Playing a cello concerto with Orpheus Strings is an experience 12-year-old Jeremy Spikmans just can't get enough of - so he's back to do it again at the orchestra's annual student concert in Katoomba.
Having been inspired by the cellists at an Orpheus Strings concert when he was only three years old, Jeremy's subsequent years of study and practice paid off when he made his debut as a concerto soloist with the same orchestra two years ago.
Orpheus Strings devotes one of its concerts each year to showcasing talented local music students, an opportunity that Jeremy has keenly pursued and thoroughly enjoyed. After his debut in 2017, he was joined by his younger brother in 2018 for a performance of Vivaldi's double cello concerto.
This year with Orpheus, Jeremy will present the first movement of Haydn's Cello Concerto No. 1 in C major. While it was long known that Haydn had written this first cello concerto quite early in his career, the score disappeared and was not found again until 1961. Its re-discovery was a real boon for cellists and audiences, as it is delightfully pure Haydn and a joyful tour of musical facets of the cello, from big chords to rippling fast and high passages, lyrical melodies and conversation between the soloist and the orchestra.
A very different character will be drawn from the cello by Year 12 student Hannah Kolos, as she performs the first movement of Elgar's Cello Concerto in E minor. This piece is a key work of the cello concert hall repertoire, and is a marked departure from Elgar's more well-known style of hearty, confident music (perhaps best captured by his famous pomp and circumstance marches). Elgar wrote this cello concerto in 1919, in the aftermath of the First World War, and the music reflects the resultant sorrows, with mournful, elegiac themes.
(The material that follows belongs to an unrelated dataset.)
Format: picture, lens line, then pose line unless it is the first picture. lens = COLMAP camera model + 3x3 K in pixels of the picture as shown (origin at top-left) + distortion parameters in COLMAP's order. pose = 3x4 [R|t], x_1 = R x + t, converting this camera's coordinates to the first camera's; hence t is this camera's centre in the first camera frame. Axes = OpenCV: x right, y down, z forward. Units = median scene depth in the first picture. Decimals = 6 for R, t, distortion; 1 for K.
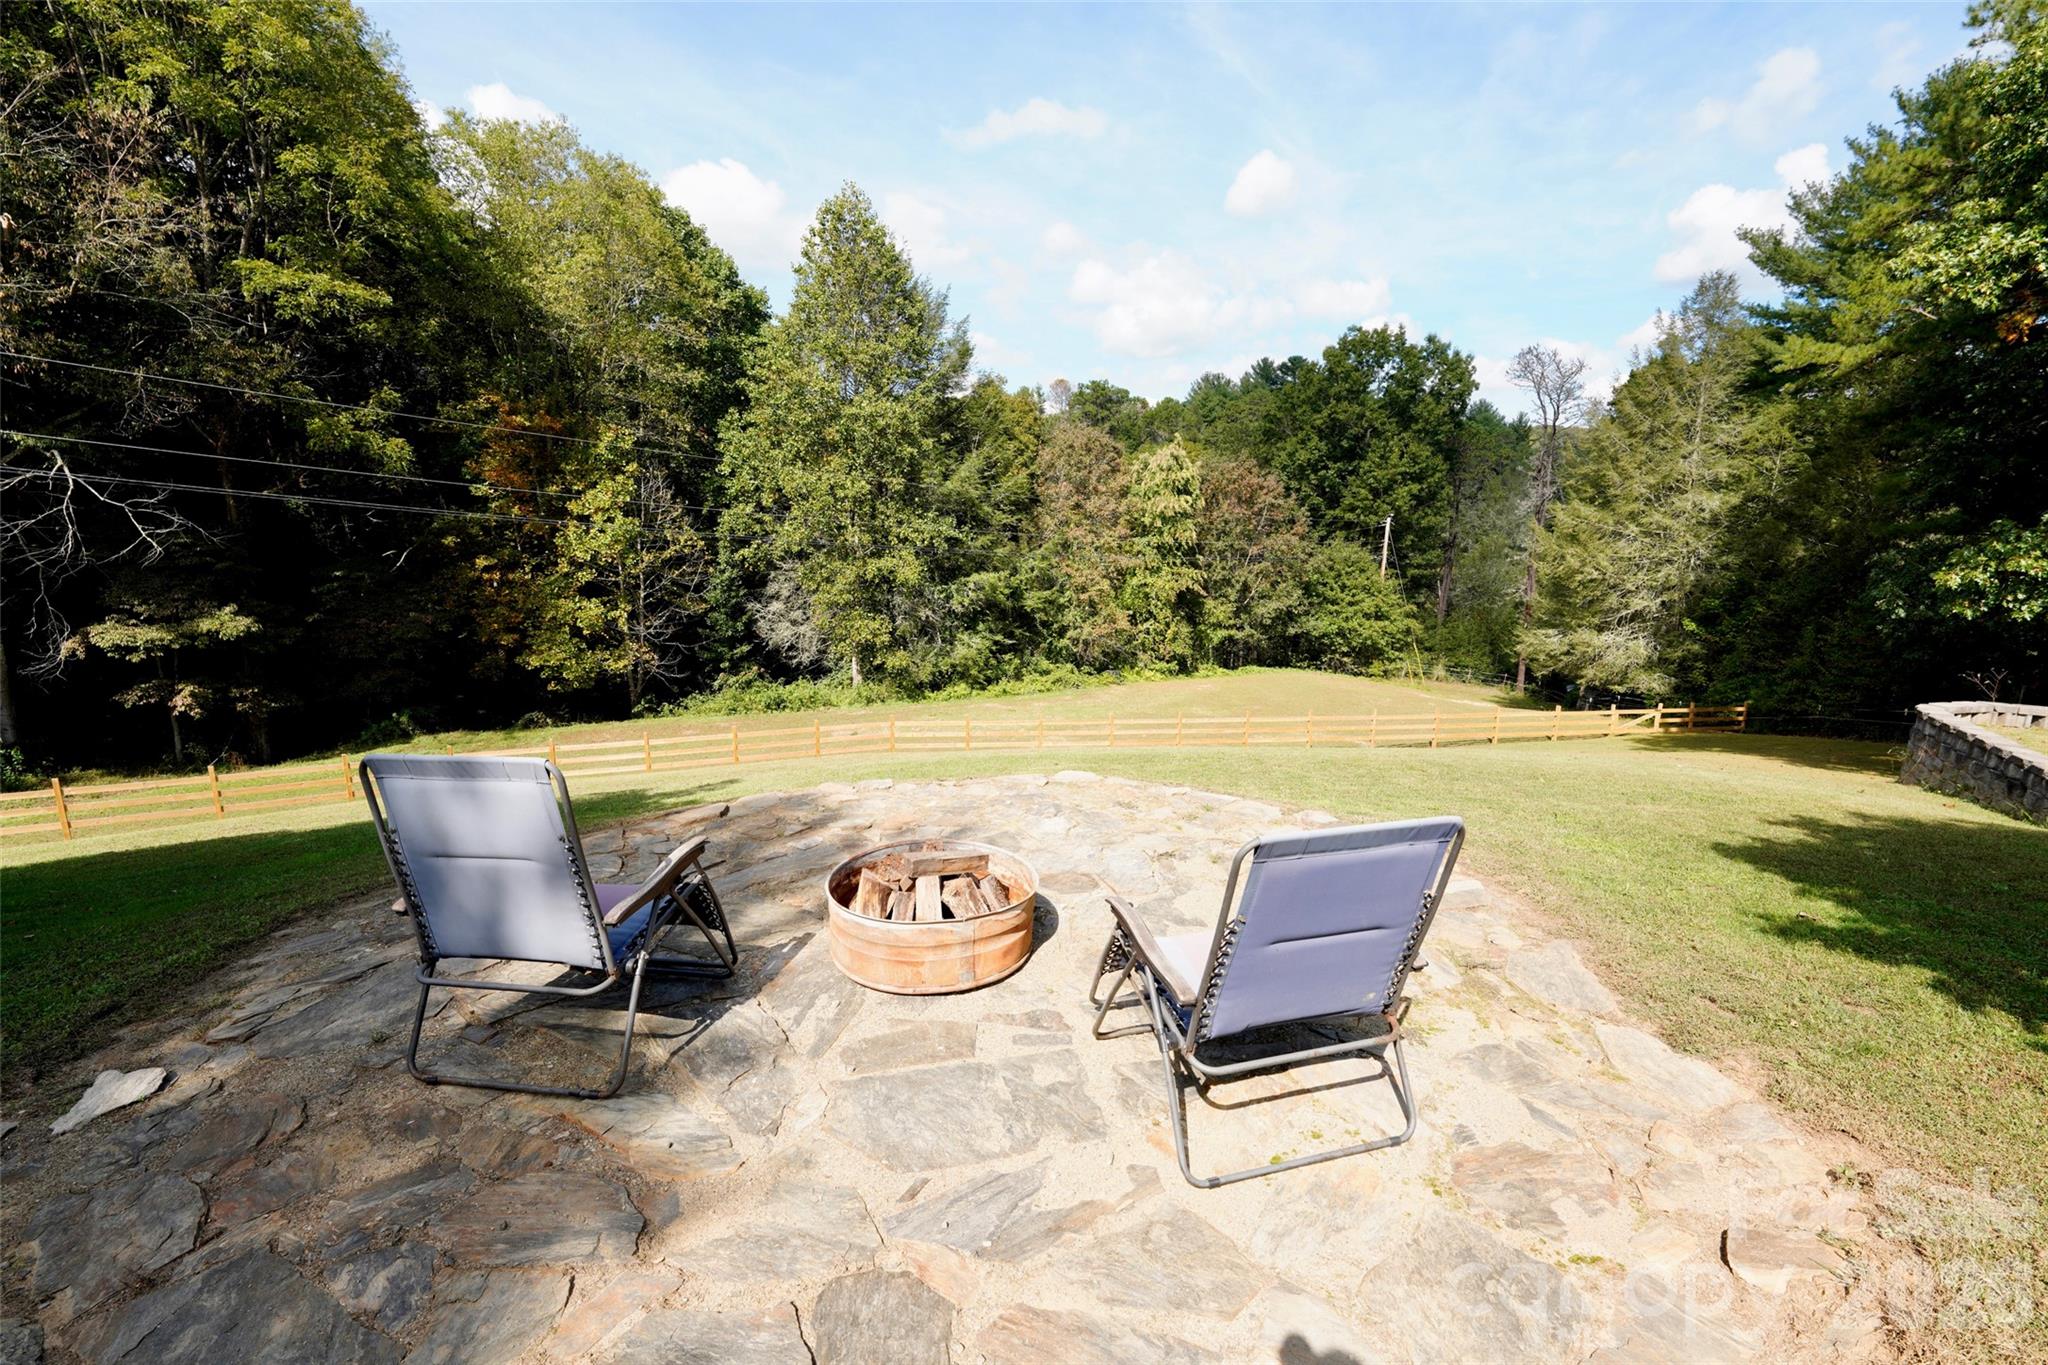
lens RADIAL K [[867.5, 0, 1024.0], [0, 867.5, 682.5], [0, 0, 1]] dist [-0.000759, -0.000055]
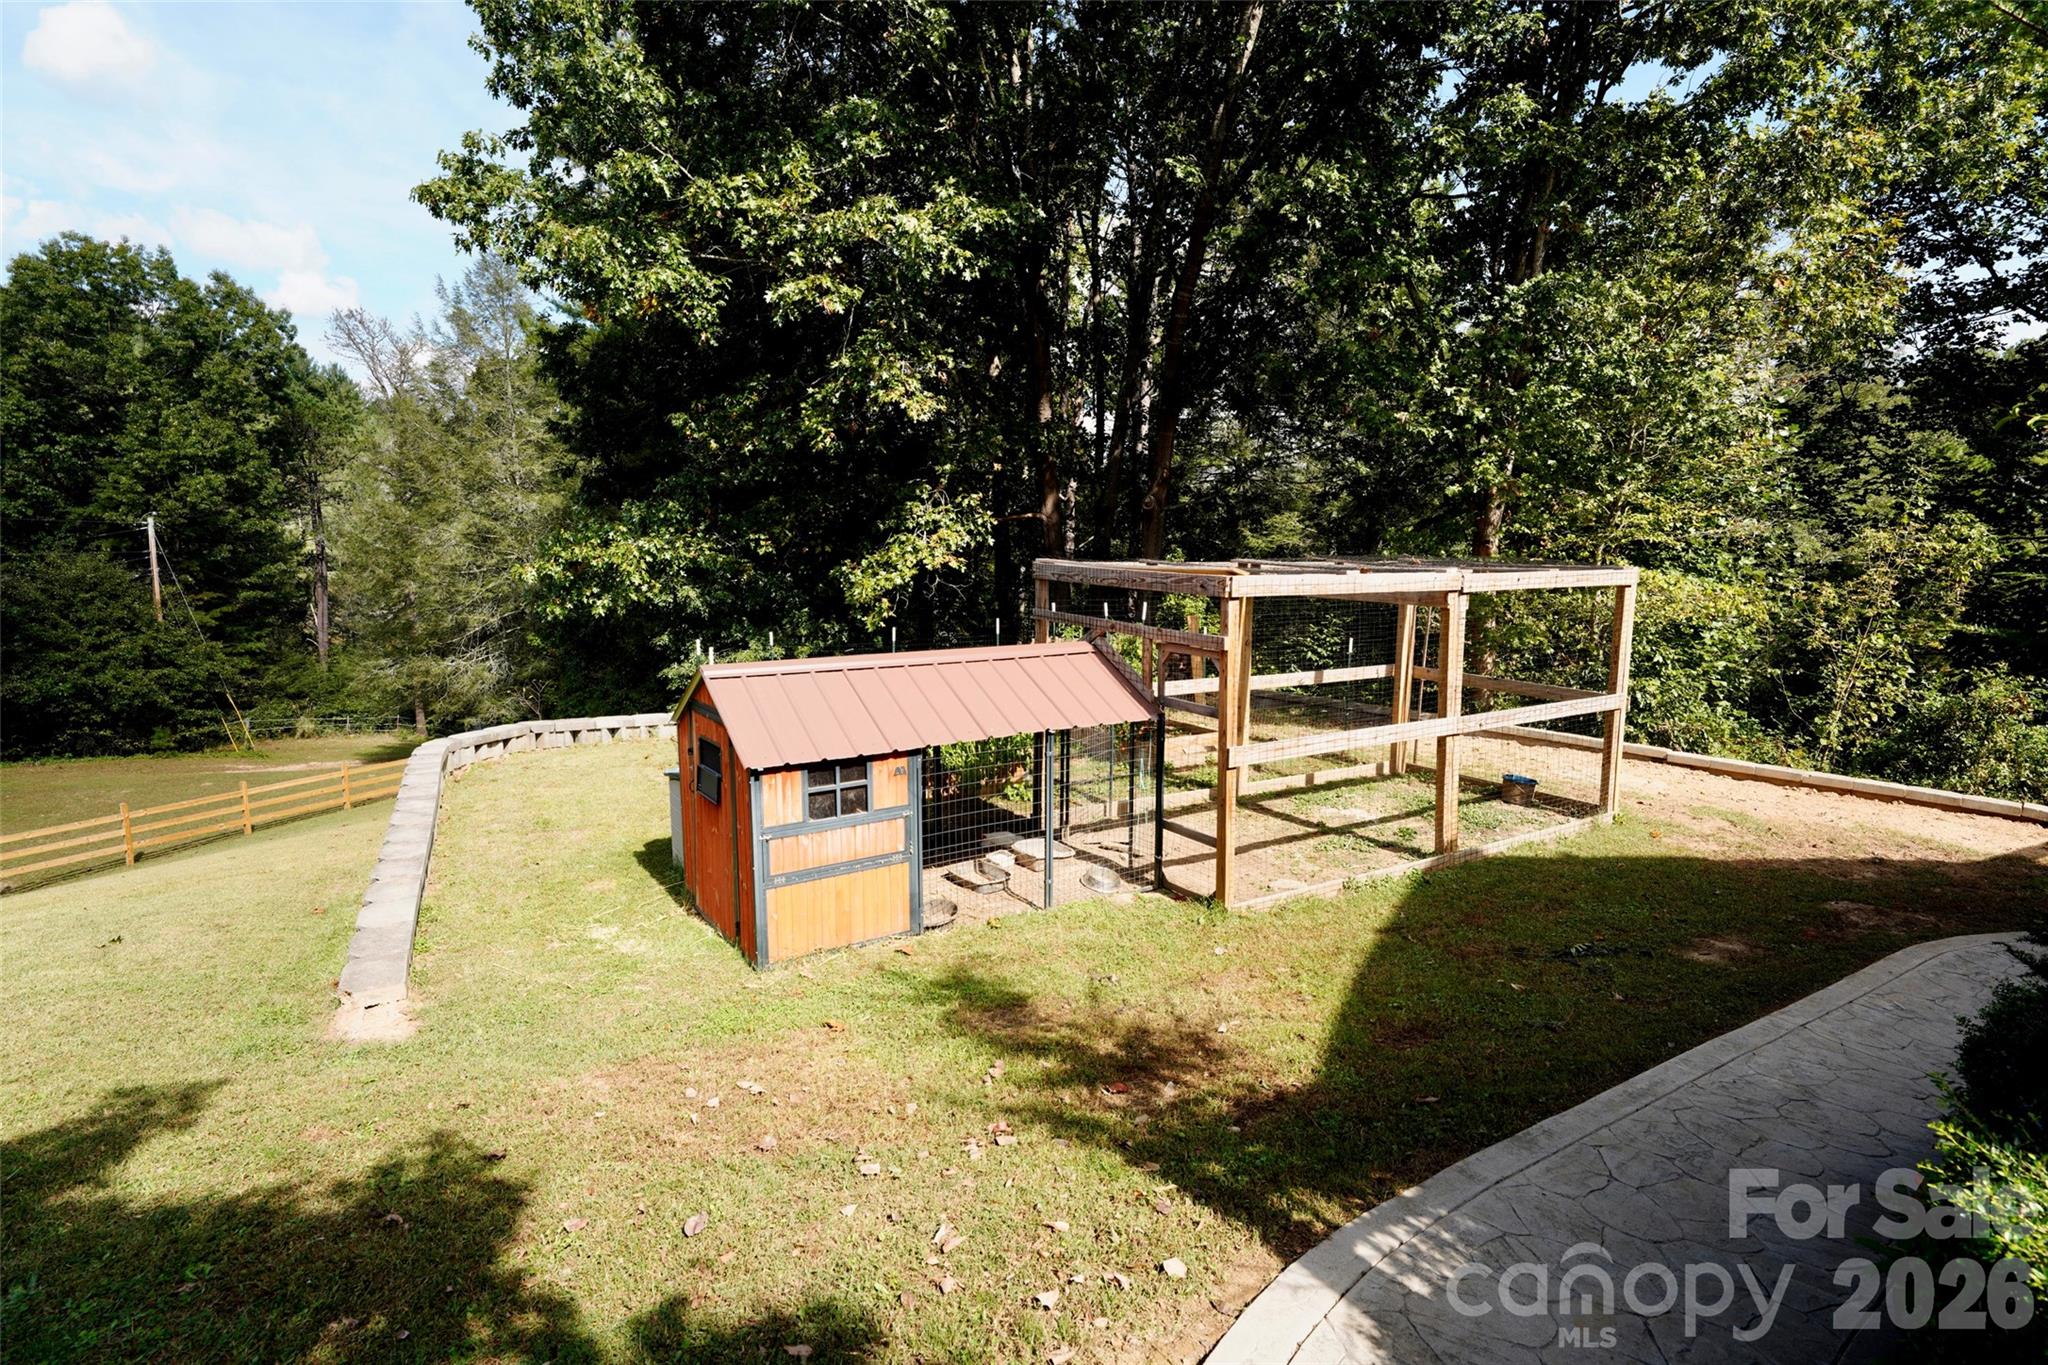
lens RADIAL K [[949.7, 0, 1024.0], [0, 949.7, 682.5], [0, 0, 1]] dist [0.000083, -0.000245]
pose [[0.544088, -0.121652, 0.830162, 0.158524], [0.147095, 0.987939, 0.048366, 0.002907], [-0.826034, 0.095797, 0.555420, 0.031363]]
As it does each year, this student concert presents a colourful variety of musical styles and talents. Rounding out the program will be Leila Harris, a Year 12 student who will be lending her fine classical voice to Mozart's Exsultate Jubilante" This work is a short sacred composition for voice that in this case carries the impact of a concert aria. It is a delightfully exuberant work (the title meaning "rejoice, be glad") that a teenage Mozart wrote specifically for the admired soprano voice of a gifted high castrato singer of his time.
Finally, Year 11 student Sel Hardaker will perform a Danse Espagnol (Spanish dance) by Manuel de Falla.
Orpheus Strings' annual student concert will be performed at 3pm on Sunday, September 15, at Katoomba Public School. Tickets at the door, $15/10, free for children with a paying adult.